[INSTRUCTIONS]
1. In the text on ADA lawsuits, what is named as the best defense against ADA litigation?
2. Proceed with the text on ADA lawsuits, picking up after its last sentence.

[DOCUMENT TEXT]
_ _ _ _ _

Unfortunately, there are a handful of individuals and legal professionals who make their living by filing ADA lawsuits against small businesses. It's not unusual for a single person to file hundreds of lawsuits against various small operations with the hope of receiving out-of-court settlements. They know that full compliance can be difficult for small businesses and that it's often cheaper for small firms to pay a settlement than it is to mount a defense in the courtroom.

Reducing the Risk of Litigation

  • Education. Your best defense against ADA litigation is to educate yourself and your staff about compliance and discrimination against the disabled. Armed with accurate information, you can create a plan to achieve full ADA compliance as quickly as possible.
  • Access. If you can't remove every architectural barrier now, a good rule of thumb is to do whatever you can to make sure workers and customers have equal access to your facility. Create short-term accommodations until you can afford permanent retrofits.

_ _ _ _ _

[DATA LISTING]
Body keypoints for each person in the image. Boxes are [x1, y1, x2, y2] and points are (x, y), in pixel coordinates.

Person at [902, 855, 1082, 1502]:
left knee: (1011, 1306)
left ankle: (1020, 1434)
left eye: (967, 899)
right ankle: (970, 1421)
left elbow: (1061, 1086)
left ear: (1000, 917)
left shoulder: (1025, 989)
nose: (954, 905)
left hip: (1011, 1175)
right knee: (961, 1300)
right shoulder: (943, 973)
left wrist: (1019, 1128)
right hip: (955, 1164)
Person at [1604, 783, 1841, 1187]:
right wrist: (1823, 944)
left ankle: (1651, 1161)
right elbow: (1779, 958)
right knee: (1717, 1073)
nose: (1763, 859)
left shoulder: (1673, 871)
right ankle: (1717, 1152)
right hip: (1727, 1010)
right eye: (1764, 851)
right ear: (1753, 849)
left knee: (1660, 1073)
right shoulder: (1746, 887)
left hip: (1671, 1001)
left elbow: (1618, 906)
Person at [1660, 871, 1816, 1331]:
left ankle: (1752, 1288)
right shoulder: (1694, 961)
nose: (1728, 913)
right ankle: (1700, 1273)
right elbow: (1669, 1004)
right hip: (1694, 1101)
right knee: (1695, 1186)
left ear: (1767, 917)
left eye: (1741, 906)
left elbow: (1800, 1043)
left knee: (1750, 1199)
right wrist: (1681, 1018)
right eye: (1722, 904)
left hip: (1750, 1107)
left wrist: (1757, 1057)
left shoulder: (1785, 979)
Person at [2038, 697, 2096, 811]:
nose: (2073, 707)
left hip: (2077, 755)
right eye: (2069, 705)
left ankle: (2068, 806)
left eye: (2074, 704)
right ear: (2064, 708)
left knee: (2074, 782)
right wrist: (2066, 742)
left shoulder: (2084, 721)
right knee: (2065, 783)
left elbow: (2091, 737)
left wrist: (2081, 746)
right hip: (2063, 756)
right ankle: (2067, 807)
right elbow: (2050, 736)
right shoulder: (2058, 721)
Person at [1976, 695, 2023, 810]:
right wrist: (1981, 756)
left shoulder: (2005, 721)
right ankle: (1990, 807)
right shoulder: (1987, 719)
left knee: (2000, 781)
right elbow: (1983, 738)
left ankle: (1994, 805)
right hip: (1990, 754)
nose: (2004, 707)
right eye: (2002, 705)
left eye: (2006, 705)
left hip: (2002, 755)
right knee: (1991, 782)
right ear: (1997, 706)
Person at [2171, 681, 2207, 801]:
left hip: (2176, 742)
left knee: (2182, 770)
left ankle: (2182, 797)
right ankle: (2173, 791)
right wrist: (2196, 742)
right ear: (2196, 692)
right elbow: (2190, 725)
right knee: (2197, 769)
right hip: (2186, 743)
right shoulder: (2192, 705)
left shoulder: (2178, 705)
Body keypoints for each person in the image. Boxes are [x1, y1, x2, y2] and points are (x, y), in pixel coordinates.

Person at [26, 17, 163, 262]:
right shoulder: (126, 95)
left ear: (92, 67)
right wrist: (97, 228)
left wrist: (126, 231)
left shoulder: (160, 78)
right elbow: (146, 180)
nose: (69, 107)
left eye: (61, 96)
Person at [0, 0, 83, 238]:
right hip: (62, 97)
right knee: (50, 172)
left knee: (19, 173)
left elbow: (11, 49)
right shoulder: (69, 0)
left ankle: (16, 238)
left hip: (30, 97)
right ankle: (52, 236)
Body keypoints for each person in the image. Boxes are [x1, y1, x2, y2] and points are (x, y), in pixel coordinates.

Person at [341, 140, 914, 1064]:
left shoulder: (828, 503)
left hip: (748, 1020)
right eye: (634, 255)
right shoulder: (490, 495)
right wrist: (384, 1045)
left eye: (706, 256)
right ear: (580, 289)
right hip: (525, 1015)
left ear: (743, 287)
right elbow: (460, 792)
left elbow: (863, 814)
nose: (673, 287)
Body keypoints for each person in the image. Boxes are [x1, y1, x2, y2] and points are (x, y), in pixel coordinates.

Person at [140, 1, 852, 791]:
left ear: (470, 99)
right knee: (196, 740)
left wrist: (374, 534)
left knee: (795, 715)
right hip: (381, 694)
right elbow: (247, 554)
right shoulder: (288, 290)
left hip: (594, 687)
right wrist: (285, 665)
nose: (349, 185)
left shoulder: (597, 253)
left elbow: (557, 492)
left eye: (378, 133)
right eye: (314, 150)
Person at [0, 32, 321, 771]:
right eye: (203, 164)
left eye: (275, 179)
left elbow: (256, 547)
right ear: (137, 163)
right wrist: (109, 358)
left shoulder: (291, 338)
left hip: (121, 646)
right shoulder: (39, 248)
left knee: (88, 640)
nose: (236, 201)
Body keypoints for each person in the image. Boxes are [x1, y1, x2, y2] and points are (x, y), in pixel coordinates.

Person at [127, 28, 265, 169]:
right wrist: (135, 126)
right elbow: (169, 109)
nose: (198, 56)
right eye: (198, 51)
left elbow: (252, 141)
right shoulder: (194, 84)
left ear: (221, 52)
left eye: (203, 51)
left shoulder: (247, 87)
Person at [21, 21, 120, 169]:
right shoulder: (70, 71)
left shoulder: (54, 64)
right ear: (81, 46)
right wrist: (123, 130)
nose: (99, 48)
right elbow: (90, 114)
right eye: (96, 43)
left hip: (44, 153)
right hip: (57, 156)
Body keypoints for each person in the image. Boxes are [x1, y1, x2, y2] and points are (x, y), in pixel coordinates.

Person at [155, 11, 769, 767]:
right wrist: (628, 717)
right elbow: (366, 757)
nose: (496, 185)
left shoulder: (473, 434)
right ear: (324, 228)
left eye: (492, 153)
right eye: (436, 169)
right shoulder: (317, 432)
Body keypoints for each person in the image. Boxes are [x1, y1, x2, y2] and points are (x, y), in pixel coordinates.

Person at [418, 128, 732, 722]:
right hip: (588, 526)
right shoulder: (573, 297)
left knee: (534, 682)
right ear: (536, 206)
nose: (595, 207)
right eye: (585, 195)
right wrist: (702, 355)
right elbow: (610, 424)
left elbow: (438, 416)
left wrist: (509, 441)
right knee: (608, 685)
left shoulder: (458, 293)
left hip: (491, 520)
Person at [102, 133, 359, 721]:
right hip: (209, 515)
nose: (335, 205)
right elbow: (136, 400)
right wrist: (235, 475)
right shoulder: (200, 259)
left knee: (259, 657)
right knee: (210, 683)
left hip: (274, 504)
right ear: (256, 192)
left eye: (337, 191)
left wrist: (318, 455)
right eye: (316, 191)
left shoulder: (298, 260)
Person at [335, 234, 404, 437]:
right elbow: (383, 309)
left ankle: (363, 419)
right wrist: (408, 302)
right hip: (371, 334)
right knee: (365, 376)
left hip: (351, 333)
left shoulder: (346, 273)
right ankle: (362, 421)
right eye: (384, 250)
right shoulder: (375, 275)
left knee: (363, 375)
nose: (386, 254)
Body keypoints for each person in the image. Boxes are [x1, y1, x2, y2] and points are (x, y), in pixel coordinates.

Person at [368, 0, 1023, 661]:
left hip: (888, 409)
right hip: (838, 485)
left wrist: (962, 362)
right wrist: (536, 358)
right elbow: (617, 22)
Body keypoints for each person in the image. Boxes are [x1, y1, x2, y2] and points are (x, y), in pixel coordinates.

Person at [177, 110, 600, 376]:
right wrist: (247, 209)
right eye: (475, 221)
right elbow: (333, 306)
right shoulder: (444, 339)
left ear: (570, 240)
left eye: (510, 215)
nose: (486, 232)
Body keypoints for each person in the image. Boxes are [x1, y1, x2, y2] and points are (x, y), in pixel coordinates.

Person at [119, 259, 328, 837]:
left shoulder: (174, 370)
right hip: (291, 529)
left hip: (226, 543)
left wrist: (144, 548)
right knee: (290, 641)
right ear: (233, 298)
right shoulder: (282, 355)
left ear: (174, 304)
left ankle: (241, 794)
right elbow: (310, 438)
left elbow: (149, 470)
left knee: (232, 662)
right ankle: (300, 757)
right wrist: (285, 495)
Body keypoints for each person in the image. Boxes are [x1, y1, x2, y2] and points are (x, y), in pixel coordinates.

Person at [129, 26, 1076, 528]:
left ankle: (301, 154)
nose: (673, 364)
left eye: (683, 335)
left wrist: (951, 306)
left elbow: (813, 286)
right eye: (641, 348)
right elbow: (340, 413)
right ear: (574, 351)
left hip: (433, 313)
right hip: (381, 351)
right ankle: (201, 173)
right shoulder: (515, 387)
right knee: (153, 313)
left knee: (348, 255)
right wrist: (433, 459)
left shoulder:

_ _ _ _ _

[ANSWERS TO EACH TASK]
1. Educating yourself and your staff about compliance and discrimination against the disabled.

2.
  • Discrimination. Be careful not to discriminate against people with disabilities in the hiring process. Match job requirements to the activities that will actually be necessary to perform job descriptions, and only eliminate candidates when their disability clearly creates an unsafe or unproductive work environment.
  • Communication. If a person's disability makes it difficult for them to communicate with others, you will need to consider implementing solutions like Braille, Telecommunication Devices for the Deaf (TDD), or interpreters.